HN already supports title edits, so it's simpler than changing the CSS, and it's easier to read because the breaking is on the internal word boundaries. Here's the title with the zero-width spaces added:
Then the title would not make sense anymore. Adding a simple css rule would also be futureproof, because i’m quite sure this is not going to be the last time an absurdly long title word appears.
Does this page have some sort of camel-case aware word breaking? As I resize the page I notice it always remains broken at a word boundary and never breaks inside a word.
Ok, I see it now: there are wbr tags between the words on the page. TIL.
Anybody care to introduce me to this? Why does it have to be father's sister but mother's sibling? And how does elder and younger cousins behave differently?
* in many EA and SEA culture, there's a difference made based on the age differential aka different term of address to people older than you v younger than you, also gender
* chinese (and likely others) also make a difference between patrilineal relationships and matrilineal, so there's a term of address for people related through the father's brother (and thus sharing your family name) versus other parent's sibling (not sharing your family name).
The combination of the two yields what you have above:
* cousins through your father's brother (sharing family name) are 堂 (táng) all others are 表 (biǎo)
* older brother is 兄 (xiōng), younger brother is 弟 (dì), elder sister is 姊 (zǐ) and younger sister is 妹 (mèi)
Therefore an older "sister" (same generational rank) through an other line than your father brothers would be 表姊 (biǎozǐ).
I am pretty sure it is because in some languages (such as Arabic), there are specific, different words for relatives in those different cases. Someone more knowledgable than I can probably confirm.
I have no idea what "BiaoJie" is (well, in context, I assume it's a romanization of the pronunciation of 表姐), so that name would be completely unhelpful. Whereas the current name describes the relationship such that I can understand it, even if I don't know why this particular relationship is deserving of a name.
Something like CNBiaoJie also assumes that Chinese is the only language that names this relationship, and I don't know if that's true.
I have no idea what ElderCousinMothersSiblingsDaughterOrFathersSistersDaughter is, and understanding and remembering "BiaoJie" would be much easier for me than re-parsing that every time.

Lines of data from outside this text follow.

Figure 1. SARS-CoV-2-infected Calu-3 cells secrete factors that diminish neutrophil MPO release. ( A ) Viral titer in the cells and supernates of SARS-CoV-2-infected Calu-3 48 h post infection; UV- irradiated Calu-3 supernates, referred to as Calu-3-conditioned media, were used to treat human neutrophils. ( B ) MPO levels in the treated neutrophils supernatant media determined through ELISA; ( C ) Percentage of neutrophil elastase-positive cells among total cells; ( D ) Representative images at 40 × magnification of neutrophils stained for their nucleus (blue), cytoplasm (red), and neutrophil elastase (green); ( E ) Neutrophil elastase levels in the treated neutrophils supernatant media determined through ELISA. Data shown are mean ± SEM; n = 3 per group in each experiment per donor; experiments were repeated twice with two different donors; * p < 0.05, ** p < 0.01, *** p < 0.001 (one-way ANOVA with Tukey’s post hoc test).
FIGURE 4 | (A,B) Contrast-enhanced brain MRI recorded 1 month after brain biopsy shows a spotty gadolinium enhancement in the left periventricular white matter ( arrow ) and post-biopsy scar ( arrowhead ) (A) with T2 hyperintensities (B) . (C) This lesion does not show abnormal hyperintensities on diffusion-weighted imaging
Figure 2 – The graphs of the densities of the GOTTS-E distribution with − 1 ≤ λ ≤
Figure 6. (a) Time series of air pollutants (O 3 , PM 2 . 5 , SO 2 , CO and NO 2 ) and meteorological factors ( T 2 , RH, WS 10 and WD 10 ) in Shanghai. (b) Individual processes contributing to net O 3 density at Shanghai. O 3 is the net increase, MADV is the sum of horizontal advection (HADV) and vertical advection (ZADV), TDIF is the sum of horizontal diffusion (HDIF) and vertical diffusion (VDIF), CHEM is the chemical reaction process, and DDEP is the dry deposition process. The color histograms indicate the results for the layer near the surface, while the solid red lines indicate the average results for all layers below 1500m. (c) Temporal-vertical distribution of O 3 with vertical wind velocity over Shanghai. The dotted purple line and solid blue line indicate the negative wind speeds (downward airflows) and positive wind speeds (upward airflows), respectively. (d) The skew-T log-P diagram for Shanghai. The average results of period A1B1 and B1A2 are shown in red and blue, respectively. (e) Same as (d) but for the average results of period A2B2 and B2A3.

As I pointed out in another comment, there's a reason we give short names to complicated concepts instead of spelling them out every time. "while" is a lot easier to understand once its meaning has been explained to you than "EveryTimeWeGetHereCheckIfThisConditionIsTrueAndExecuteThisCodeBlockAndJumpBackHereIfSo".
> Something like CNBiaoJie also assumes that Chinese is the only language that names this relationship, and I don't know if that's true.
No it doesn't, not any more than having an identifier called "Sister" assumes that English is the only language with the concept of sisters.
It’s kind of nice seeing the homepage with a fixed row height per story! I guess it will not last bit that was a nice thing that came of this. Thanks, OP :)
This is a joke right? Please explain if not. Why wouldn’t you just name the variable relationship (or CNRelationship to adhere to nonsensical globals) and abstract the method for getting there to other logic?
In principle yes, but I tried in 4 (edit: 5) browsers and couldn't reproduce the problem, and it's late here and I'm running out of steam. So you may have to suffer overnight. Sorry about that.
Edit: ok, thanks to https://en.wikipedia.org/wiki/Unicode_character_property#Whi... I put in a bunch of ​. I hope that fixes it because I need to sign off now. If it isn't fixed, it would be helpful if someone would email hn@ycombinator.com so we see that in the morning. Short term memory does not survive the firehose.
Happened for me on iOS 13 if it helps. Font stays the normal size but you have to scroll right. If you zoom out, it’s a bit harder to read but not bad.
HN should add the CSS rule "word-wrap:break-word". In fact this rule should almost always be the default for text that might contain excessively long words (such as user-submitted text on forums).